> [Problem description]
Every entry below should be copied exactly, minus the pictures.

> [Provided information]
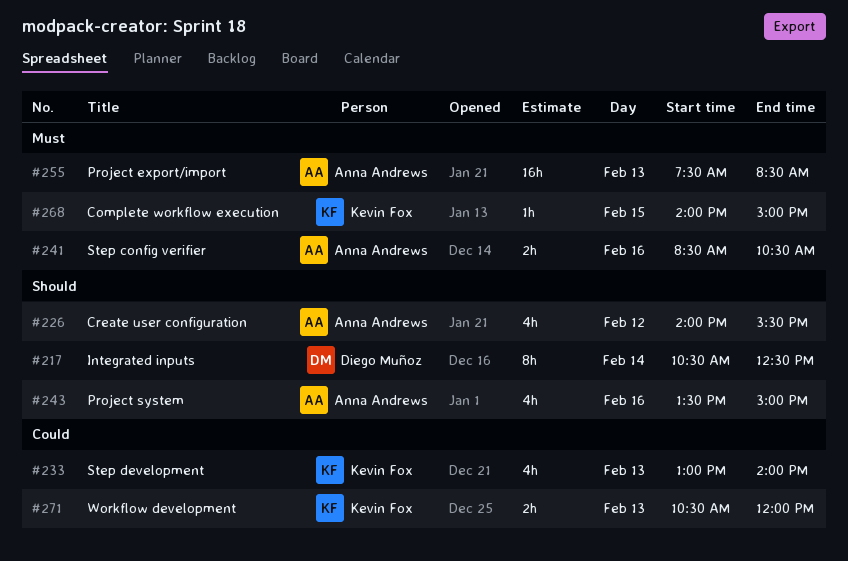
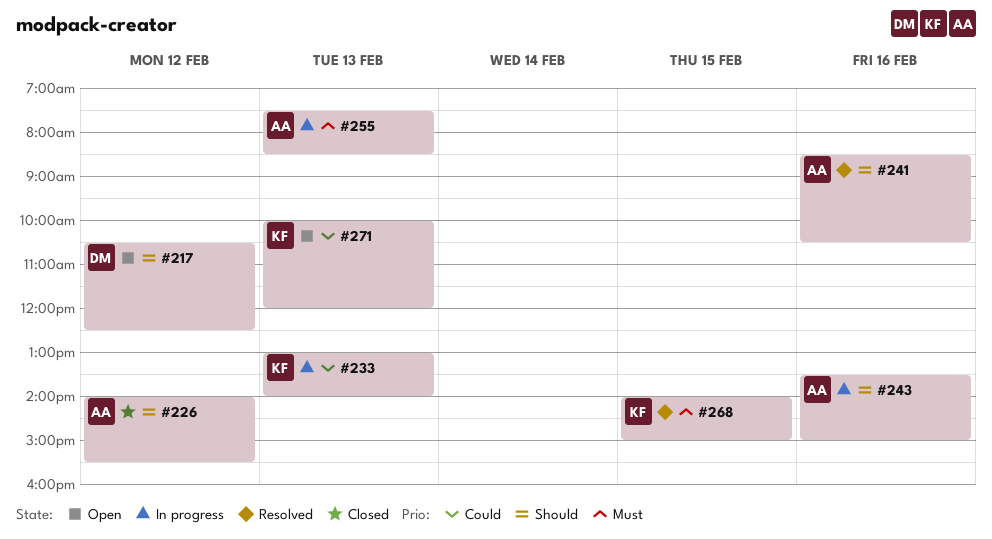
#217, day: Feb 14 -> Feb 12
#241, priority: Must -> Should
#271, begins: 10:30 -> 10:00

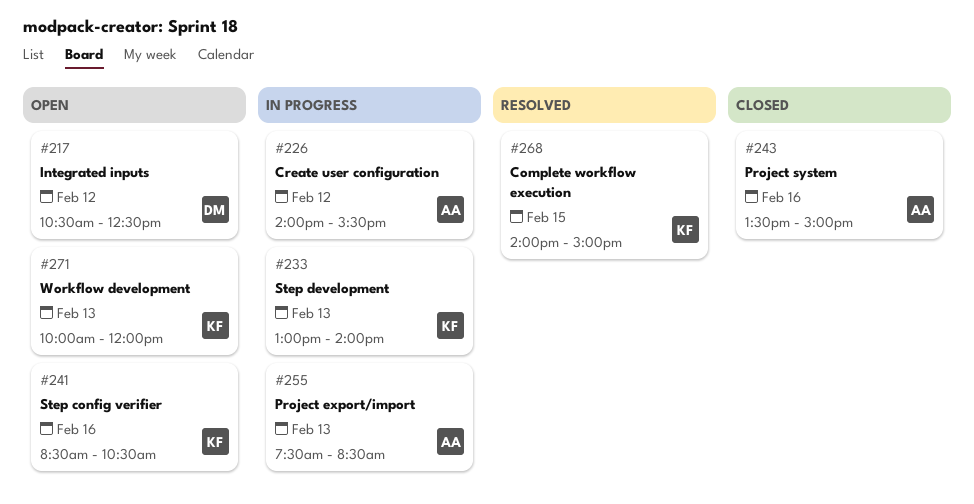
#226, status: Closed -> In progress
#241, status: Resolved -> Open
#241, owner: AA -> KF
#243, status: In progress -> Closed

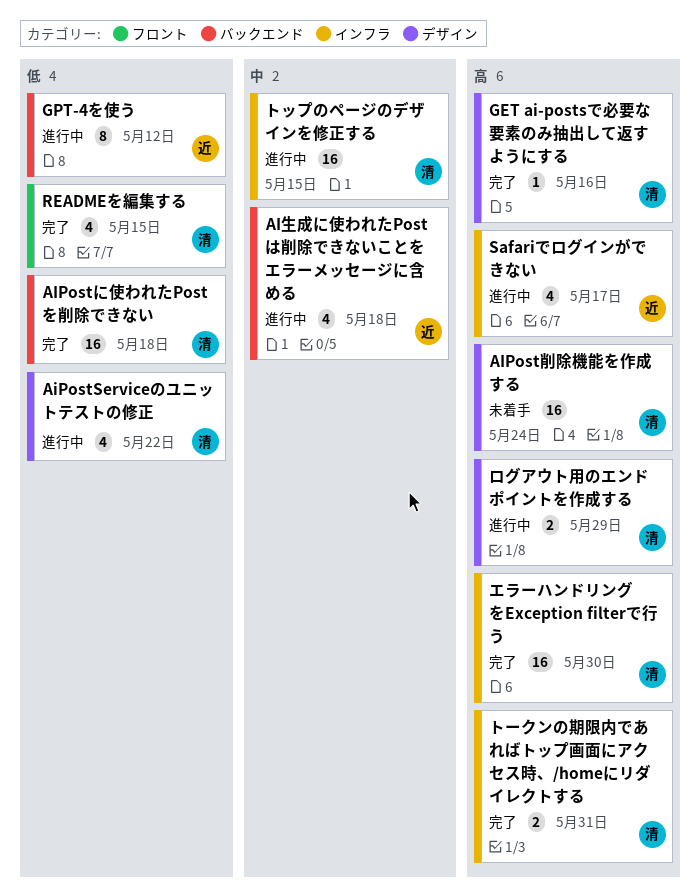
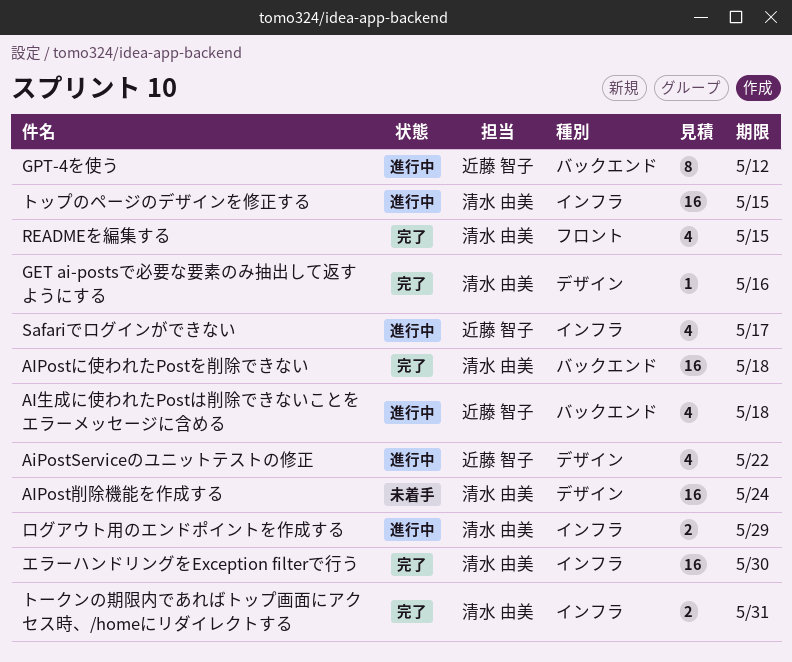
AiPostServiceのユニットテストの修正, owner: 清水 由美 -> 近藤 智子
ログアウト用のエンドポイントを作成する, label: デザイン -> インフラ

> [Answer to this exercise]
#217, day: Feb 14 -> Feb 12
#241, priority: Must -> Should
#271, begins: 10:30 -> 10:00

#226, status: Closed -> In progress
#241, status: Resolved -> Open
#241, owner: AA -> KF
#243, status: In progress -> Closed

AiPostServiceのユニットテストの修正, owner: 清水 由美 -> 近藤 智子
ログアウト用のエンドポイントを作成する, label: デザイン -> インフラ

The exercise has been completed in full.